The Edit

Friday, 11 November 2016

The day the world ended

The day the world ended not a cloud was in sight, the skies were the bluest of blue, and the sun shone the brightest it has been in a while. It was a beautiful day.
It was unlike anything we could ever imagine. The realization that sometimes even our worst nightmares come true is sobering. But this wasn’t quite how I pictured it to be. In my head when I thought about the world ending, I saw a grim, dystopian scenario. The kind of apocalypse that movies depict. What I didn’t see was a day like this – bright, beautiful. The kind of day that makes one hopeful.

The day the world ended my fears felt validated. That I do not matter because I wasn’t born a certain way. My skin is the wrong color, I don’t have a dick, and everything else about my existence isn’t enough to be treated like a person.

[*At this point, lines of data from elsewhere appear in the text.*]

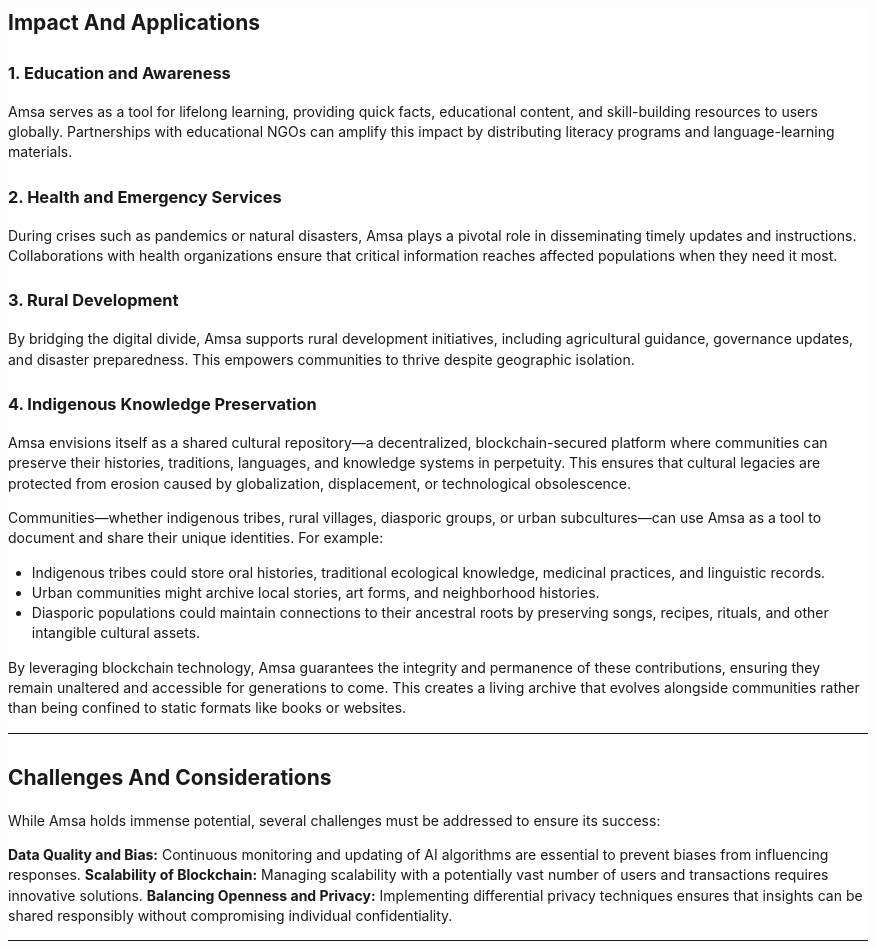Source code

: 
## **Impact And Applications**

### **1. Education and Awareness**

Amsa serves as a tool for lifelong learning, providing quick facts, educational content, and skill-building resources to users globally. Partnerships with educational NGOs can amplify this impact by distributing literacy programs and language-learning materials.

### **2. Health and Emergency Services**

During crises such as pandemics or natural disasters, Amsa plays a pivotal role in disseminating timely updates and instructions. Collaborations with health organizations ensure that critical information reaches affected populations when they need it most.

### **3. Rural Development**

By bridging the digital divide, Amsa supports rural development initiatives, including agricultural guidance, governance updates, and disaster preparedness. This empowers communities to thrive despite geographic isolation.

### **4. Indigenous Knowledge Preservation**

Amsa envisions itself as a shared cultural repository—a decentralized, blockchain-secured platform where communities can preserve their histories, traditions, languages, and knowledge systems in perpetuity. This ensures that cultural legacies are protected from erosion caused by globalization, displacement, or technological obsolescence.

Communities—whether indigenous tribes, rural villages, diasporic groups, or urban subcultures—can use Amsa as a tool to document and share their unique identities. For example:
- Indigenous tribes could store oral histories, traditional ecological knowledge, medicinal practices, and linguistic records.
- Urban communities might archive local stories, art forms, and neighborhood histories.
- Diasporic populations could maintain connections to their ancestral roots by preserving songs, recipes, rituals, and other intangible cultural assets.

By leveraging blockchain technology, Amsa guarantees the integrity and permanence of these contributions, ensuring they remain unaltered and accessible for generations to come. This creates a living archive that evolves alongside communities rather than being confined to static formats like books or websites.

---

## **Challenges And Considerations**

While Amsa holds immense potential, several challenges must be addressed to ensure its success:

**Data Quality and Bias:** Continuous monitoring and updating of AI algorithms are essential to prevent biases from influencing responses.
**Scalability of Blockchain:** Managing scalability with a potentially vast number of users and transactions requires innovative solutions.
**Balancing Openness and Privacy:** Implementing differential privacy techniques ensures that insights can be shared responsibly without compromising individual confidentiality.

---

The day the world ended I thought about the people that make up my community. I thought about celebrating pride, Ramadan, the legalization of gay marriage, the freedom and right to wear a hijab in public and to live without fear of being yourself. I thought about the richness that diversity adds to a community and wanted to cry.

The day the world ended I went online where I felt the most pain. I saw post after post of reactions, of fear and hatred. I saw first accounts of fear and terror.

I talked to my friend Shayla and she told me about how terrified she was of going to work because majority of her colleagues are racist and coming from a small town where there’s not a lot of people of colour, this was a real concern. Having opposing opinions she can deal with. But this was a different kind of fear now. Fear that is backed up by power and fueled by acts of hate.

A few friends are considering taking their hijabs off, with family members even begging not them not to wear them for fear of what could happen to them. “Allah would understand,” they cried. 

What do you say to that? How do you comfort a friend who’s too scared to go into her workplace? Who’s too scared to even drive to work for fear of what could happen to them in their short travel to and from places.

How do you be there for a friend who’s worried of being deported and being separated from his own family? What do you say to someone who’s too afraid to be who they are, to practice their religions freely, and declare their love openly?

How can you tell people that “things are going to be okay” or to “just be positive” when this further reinforced that divide?

Marginalized groups aren’t just concepts or theories. They’re my friends. They’re my family. They’re me.

The day the world ended I wept, and wrote, wept, and wrote. I wrote until words were starting to no longer make sense on the page. I typed so fast until all I heard was the banging of the keyboard with every letter that my fingers touched.

In movies we are used to seeing the good guys defeating the bad guys in the end albeit the trials and agony that they had to go through to get to that point. They say that good always wins against evil. We scream love trumps hate at the top of our lungs. The day the world ended was the day we needed to love the most.

The day the world began again was full of darkness. A feeling of despair quietly enveloped us as we sat in stunned silence. This is what darkness looks like but there is some light seeping in through the cracks.

It comes in with Kamala Harris being the first Black female Senator since 1999. It comes in with Illhan Omar, the nation’s first Somali-American lawmaker elected in Minnesota. The light seeped through the cracks the minute Oregon elected Kate Brown, the first openly LGBTQ governor in U.S. history. The light came in with Catherine Cortez Masto, the first ever Latina Senator.

It comes in with every voice inside us that says enough is enough. It comes in with every kind gesture you do not just today but everyday. It comes in with every person that will not stand for this anymore. It comes in when you support someone through this trying time. It comes in when you call someone out for a misogynistic Facebook post. It comes in when you see bigotry and indifference and apathy and you advocate against it.

It comes in the minute you choose love.

From where I’m standing all I see is darkness. But the light is there. A tiny spark. Maybe if I stare at it long enough, I won’t lose sight of it.